Start of Block

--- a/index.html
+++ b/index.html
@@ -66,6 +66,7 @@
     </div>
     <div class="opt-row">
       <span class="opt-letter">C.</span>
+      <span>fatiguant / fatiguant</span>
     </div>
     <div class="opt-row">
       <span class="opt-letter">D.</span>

End of Block
Start of Block

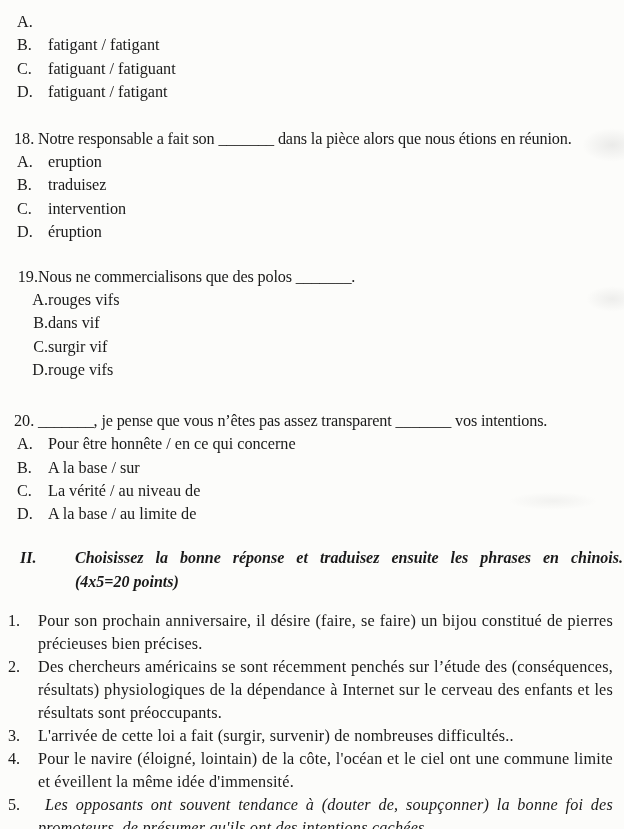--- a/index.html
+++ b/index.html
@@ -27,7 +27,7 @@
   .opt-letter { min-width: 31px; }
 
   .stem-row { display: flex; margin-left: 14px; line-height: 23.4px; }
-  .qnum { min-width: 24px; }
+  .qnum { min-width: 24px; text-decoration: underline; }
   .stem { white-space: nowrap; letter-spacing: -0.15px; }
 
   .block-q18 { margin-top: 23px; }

End of Block

TASK STATEMENT
If a line in the material above contains the word "qnum", copy it.

REPLY
-  .qnum { min-width: 24px; }
+  .qnum { min-width: 24px; text-decoration: underline; }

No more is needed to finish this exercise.